■ **Task requirements**
Repeat all of the records word for word, but skip any picture.

--- Provided information Enclosed Below ---

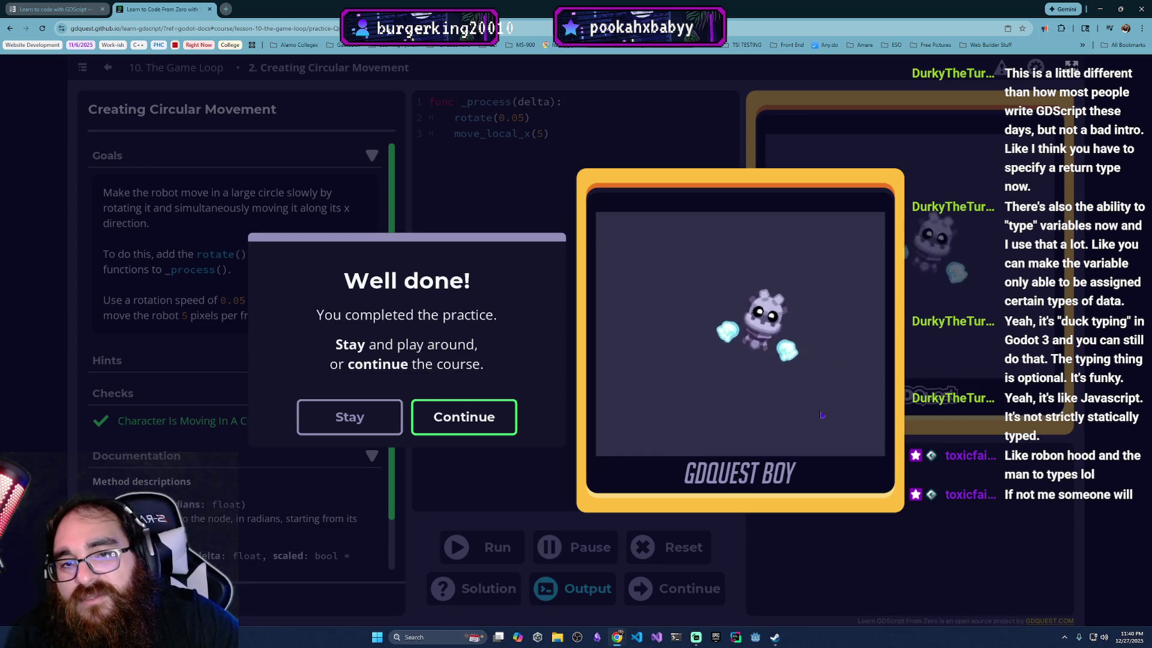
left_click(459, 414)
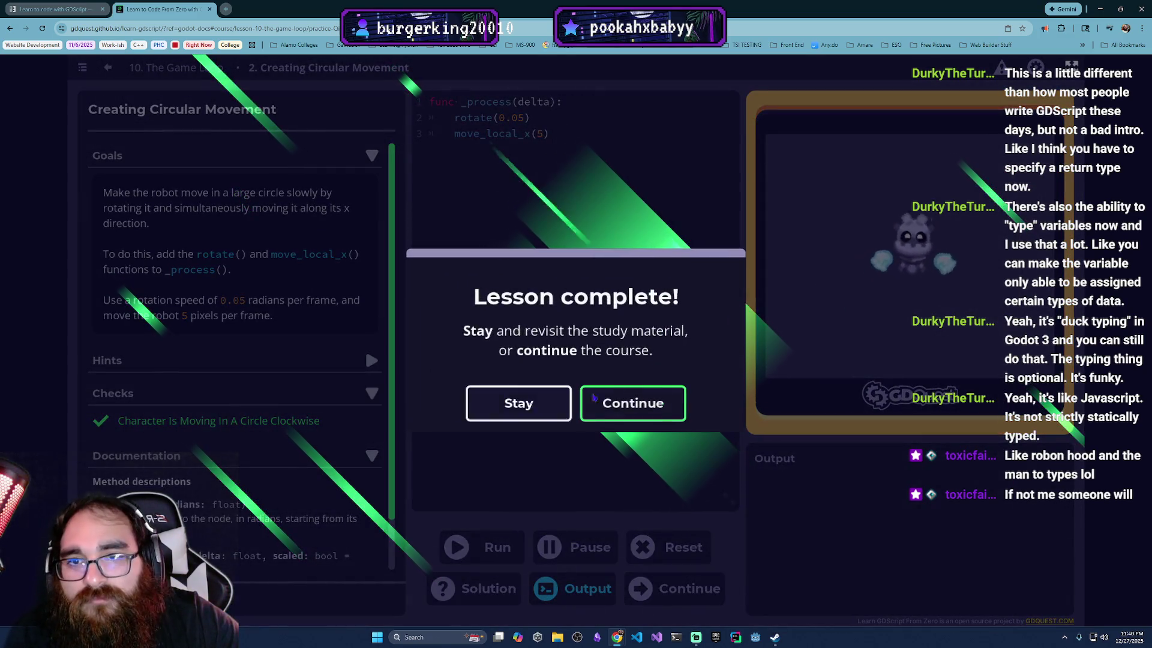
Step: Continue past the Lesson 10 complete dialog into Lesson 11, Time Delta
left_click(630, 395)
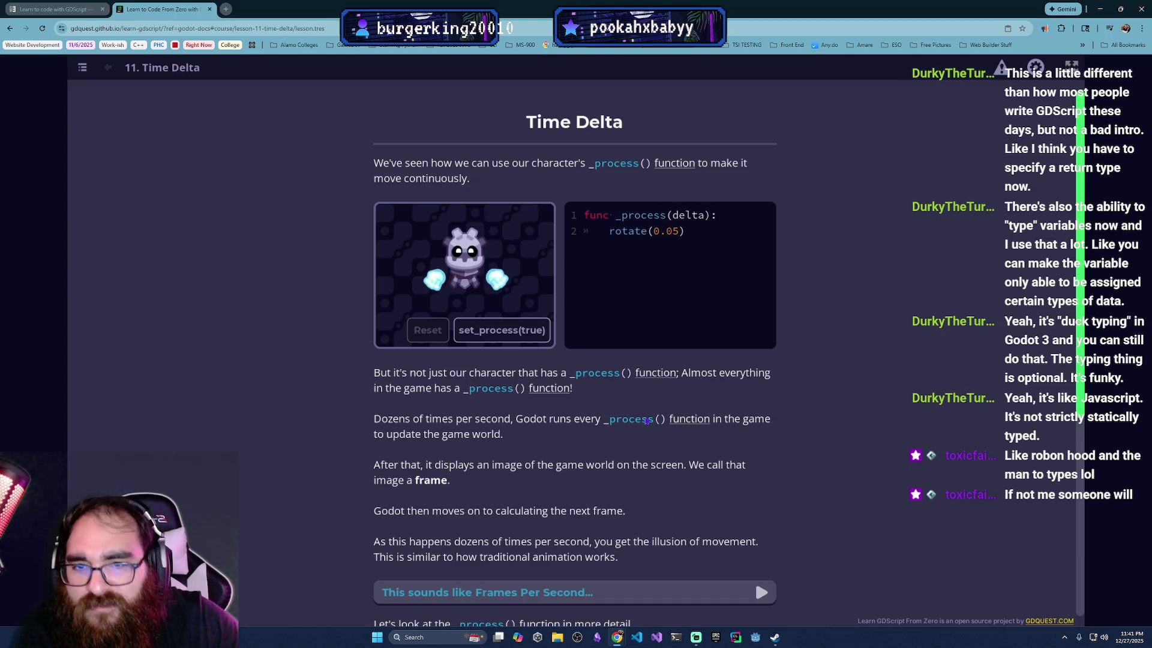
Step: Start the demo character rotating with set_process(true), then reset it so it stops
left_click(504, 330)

--- End of Enclosed Provided information ---

■ **Finished exercise**
left_click(459, 414)
Step: Continue past the Lesson 10 complete dialog into Lesson 11, Time Delta
left_click(630, 395)
Step: Start the demo character rotating with set_process(true), then reset it so it stops
left_click(504, 330)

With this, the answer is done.